Activities
**a)** The abstract on atrial septal defect closure names the outcomes of ASD closure that were recorded and compared. List all of them.
**b)** Copy word for word the passage of the abstract on atrial septal defect closure that begins at the words "Literature DB >>" and ends after the words "Ayremlu1, Mitra Golmohammadi3.".

(Beginning of Source document)

Literature DB >> 30591738

Short-term outcomes after surgical versus trans catheter closure of atrial septal defects; a study from Iran.

Behnam Askari1, Hamid Soraya2, Nasim Ayremlu1, Mitra Golmohammadi3.   

Abstract

OBJECTIVES: Atrial Septal Defect (ASD) accounts for 10% of congenital cardiac defects. The purpose of this retrospective study was to compare the short-term outcomes of surgical versus trans catheter closure of secundum atrial septal defect.
METHODS: This is a single-center retrospective cohort study in patients who had surgical or trans catheter ASD closure. ASD closure outcomes such as hospital cost, length of hospital and ICU stay, residual ASDs, complications, readmission, hospital and three month mortality were recorded and compared.
RESULTS: Between March 2010 and March 2016, total of 102 secundum ASD patients were treated in our center (71 patients surgical ASD closure and 31 patients trans catheter ASD closure). About 13.9% of patients (5/36) in the device group had failed procedural attempt for various reasons and these patients underwent surgery closure. Complete closure was observed in 26 of 31 patients (83.9%) in the device group and in 70 of 71 patients in the surgery group (98.6%). The mean length of hospital stay was 5.56 days for surgical group and 2.06 days for device group. The procedure cost for surgery was found to be 5.7% lower than trans catheter closure (patient payment). The complication rates were 18.3% for surgical group and 25.8% for the device group. Readmission after discharge was more common in surgery group (11.2 vs 6.4%). Hospital and three months mortality in both groups were zero.

(End of Source document)
(Beginning of Data to examine)

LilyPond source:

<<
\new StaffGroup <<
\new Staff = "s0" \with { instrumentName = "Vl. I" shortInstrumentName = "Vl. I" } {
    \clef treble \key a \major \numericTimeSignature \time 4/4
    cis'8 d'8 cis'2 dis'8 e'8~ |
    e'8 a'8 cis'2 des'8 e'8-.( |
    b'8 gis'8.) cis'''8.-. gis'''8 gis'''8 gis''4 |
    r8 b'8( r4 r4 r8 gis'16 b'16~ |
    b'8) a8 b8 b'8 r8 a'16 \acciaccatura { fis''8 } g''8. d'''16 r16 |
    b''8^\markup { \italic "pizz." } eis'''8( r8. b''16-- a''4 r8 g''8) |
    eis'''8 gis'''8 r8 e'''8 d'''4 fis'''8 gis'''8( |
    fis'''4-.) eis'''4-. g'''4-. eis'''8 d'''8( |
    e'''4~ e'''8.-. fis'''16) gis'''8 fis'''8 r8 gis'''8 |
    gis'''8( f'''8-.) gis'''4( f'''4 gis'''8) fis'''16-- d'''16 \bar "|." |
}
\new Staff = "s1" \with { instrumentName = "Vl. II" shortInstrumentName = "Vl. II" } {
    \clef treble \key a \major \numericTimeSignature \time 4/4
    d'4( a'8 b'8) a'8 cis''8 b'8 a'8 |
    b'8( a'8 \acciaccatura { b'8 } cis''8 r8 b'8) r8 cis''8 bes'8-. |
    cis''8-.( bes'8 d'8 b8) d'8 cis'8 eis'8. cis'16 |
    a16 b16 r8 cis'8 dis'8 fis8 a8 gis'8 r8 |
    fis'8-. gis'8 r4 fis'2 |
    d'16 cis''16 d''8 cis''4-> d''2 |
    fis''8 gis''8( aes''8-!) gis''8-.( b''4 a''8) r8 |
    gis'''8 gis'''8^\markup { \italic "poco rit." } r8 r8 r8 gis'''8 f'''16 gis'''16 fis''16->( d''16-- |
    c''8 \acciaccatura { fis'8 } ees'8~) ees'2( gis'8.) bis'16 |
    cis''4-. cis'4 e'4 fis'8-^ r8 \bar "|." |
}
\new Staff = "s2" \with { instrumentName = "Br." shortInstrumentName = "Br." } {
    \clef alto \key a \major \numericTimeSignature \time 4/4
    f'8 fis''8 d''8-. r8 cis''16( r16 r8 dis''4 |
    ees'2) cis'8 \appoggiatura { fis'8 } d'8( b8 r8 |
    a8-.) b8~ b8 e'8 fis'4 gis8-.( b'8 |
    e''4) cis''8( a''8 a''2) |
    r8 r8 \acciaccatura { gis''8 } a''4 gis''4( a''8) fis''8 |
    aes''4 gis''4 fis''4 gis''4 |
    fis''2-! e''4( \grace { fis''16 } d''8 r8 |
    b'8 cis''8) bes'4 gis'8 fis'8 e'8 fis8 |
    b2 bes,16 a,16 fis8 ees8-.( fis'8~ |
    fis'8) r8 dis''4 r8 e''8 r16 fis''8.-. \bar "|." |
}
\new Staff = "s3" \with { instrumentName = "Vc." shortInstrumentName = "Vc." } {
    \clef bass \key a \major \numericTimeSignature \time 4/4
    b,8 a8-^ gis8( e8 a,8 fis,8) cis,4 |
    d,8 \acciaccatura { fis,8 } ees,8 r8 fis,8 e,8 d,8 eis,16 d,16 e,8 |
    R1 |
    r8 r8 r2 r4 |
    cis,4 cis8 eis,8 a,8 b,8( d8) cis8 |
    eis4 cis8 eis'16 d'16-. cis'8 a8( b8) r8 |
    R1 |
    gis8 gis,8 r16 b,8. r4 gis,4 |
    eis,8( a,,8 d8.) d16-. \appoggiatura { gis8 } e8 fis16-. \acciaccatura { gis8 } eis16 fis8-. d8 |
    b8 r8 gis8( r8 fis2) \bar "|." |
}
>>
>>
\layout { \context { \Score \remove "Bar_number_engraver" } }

(End of Data to examine)

Results in order
**a)**
- Hospital cost
- Length of hospital and ICU stay
- Residual ASDs
- Complications
- Readmission
- Hospital and three month mortality

**b)**
Literature DB >> 30591738

Short-term outcomes after surgical versus trans catheter closure of atrial septal defects; a study from Iran.

Behnam Askari1, Hamid Soraya2, Nasim Ayremlu1, Mitra Golmohammadi3.